Richard Englert, the university’s acting president, said in a speech Thursday that the university would cap the number of merit scholarships given for future incoming classes of students.
Temple’s merit scholarship program doles out money to incoming students based on their high school GPAs and their SAT or ACT scores. The program was a pivotal detail in administrative changes this summer, when former President Neil Theobald fired his Provost, Hai-Lung Dai, blaming Dai for a $22 million deficit in merit scholarships. The Board of Trustees later voted “no confidence” in Theobald, alleging that he hid the deficit from the Board for about a year.
“I know the news of our budget overrun in scholarships was a cause of concern this summer,” Englert said, during the annual State of the University Address in Mitten Hall’s Great Court.
Englert added that the program was intended to attract top students to Temple, and that this year, the number of freshmen with high school GPAs of 3.6 or above rose 17 percent. He added that the deficit in the program was closed through reallocations and cuts, but all students qualified for the program in the Class of 2020 received their scholarships.
While giving the address to about 250 faculty, administrators, staff and students, Englert was framed among two towering Temple flags and the bust of university founder Russell Conwell. He echoed the message and motifs of speech at convocation last month, stating that the university has “great momentum” and that faculty are “Temple’s most cherished resource.”
“There has never been a better time to be at Temple University than right now,” he said.
Englert also spoke about two academic initiatives begun during Theobald’s tenure: “Fly in 4,” the program to garner commitments four-year graduation, and the Temple Option, which allowed students to apply to the university without submitting standardized test scores.
Englert said that the initiatives would continue, but would be reviewed to “make sure they are achieving their goals.”
In the spring, the university will review its decentralized budgeting system, which began shortly before Theobald arrived from Indiana University. In that system — which is also in place at IU — university offices and the schools are responsible for their own revenues and expenses. Schools and colleges within the university receive tuition directly, and those schools’ administrators can decide where to allocate the money.

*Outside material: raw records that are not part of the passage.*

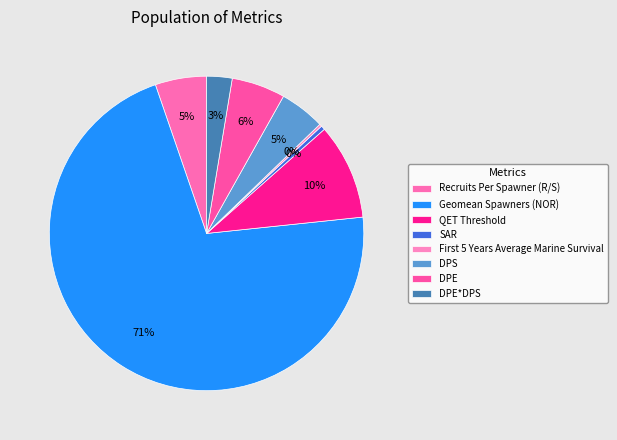

What percentage is the DPE*DPS slice, to the nearest percent?

3%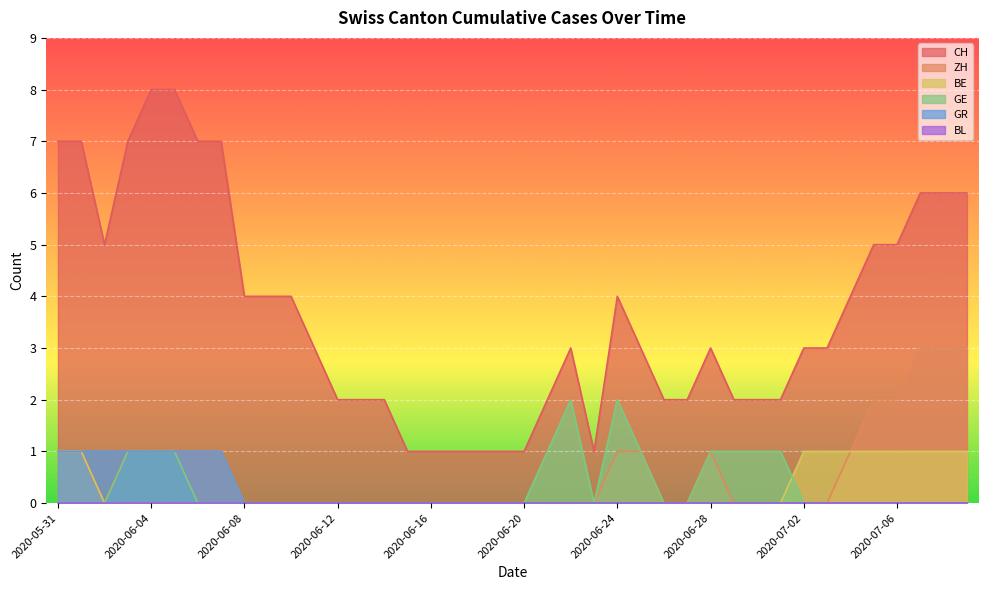

What is the label of the 6th point from the right?

2020-07-04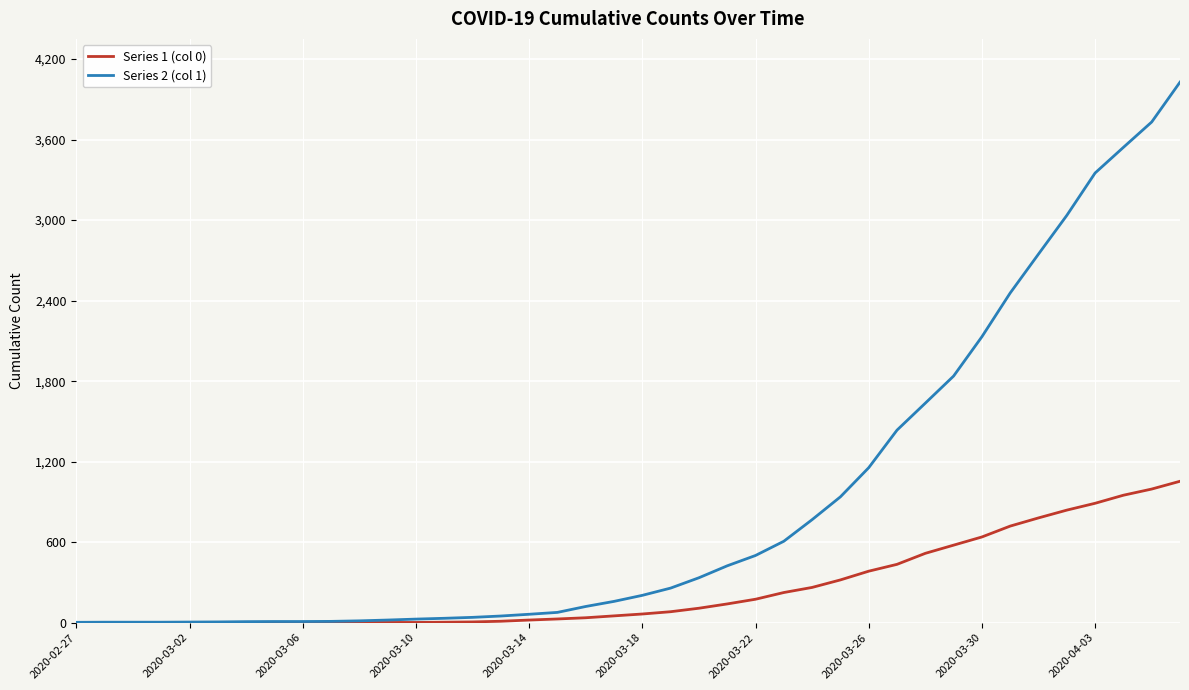

Which series has the largest range (max minus min)?

Series 2 (col 1)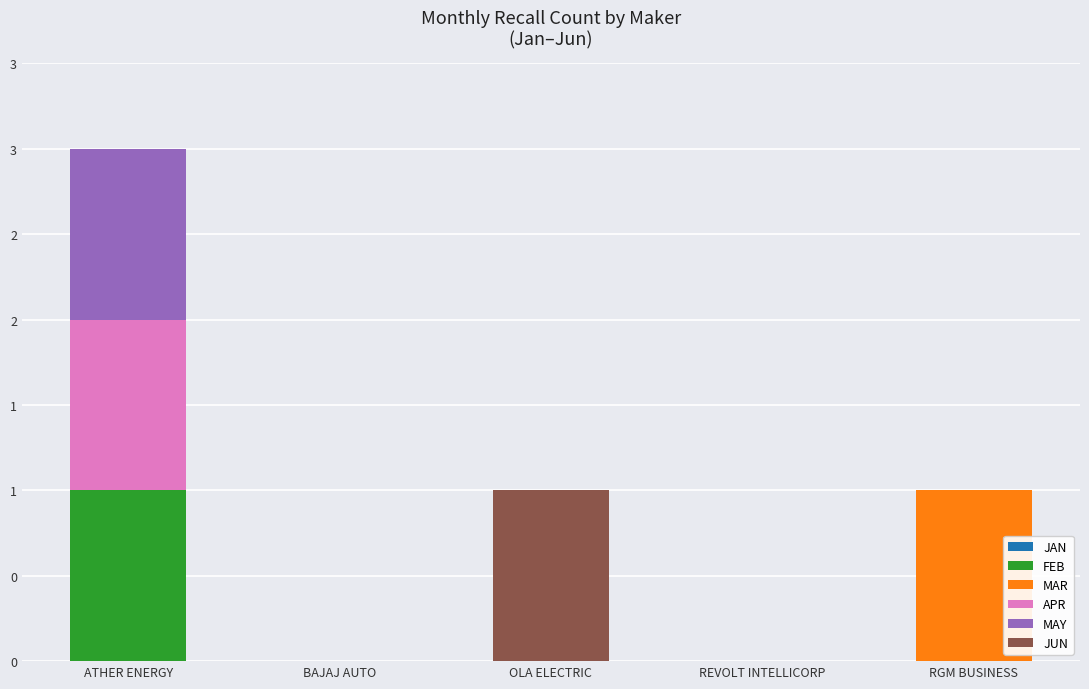

What position from the left is REVOLT INTELLICORP?

4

Later, after mentioning that the university hired 176 full-time faculty for this school year, Englert introduced several administrators: the recently appointed College of Liberal Arts Dean Richard Deeg; the interim dean of the Beasley School of Law, Gregory Mandel; the Chief Information Officer, Cindy Leavitt; and JoAnne Epps, who Theobald appointed from the law school as Provost.
Englert concluded the speech after showing attendees a video from a new marketing campaign that focuses on “A World Without Temple.”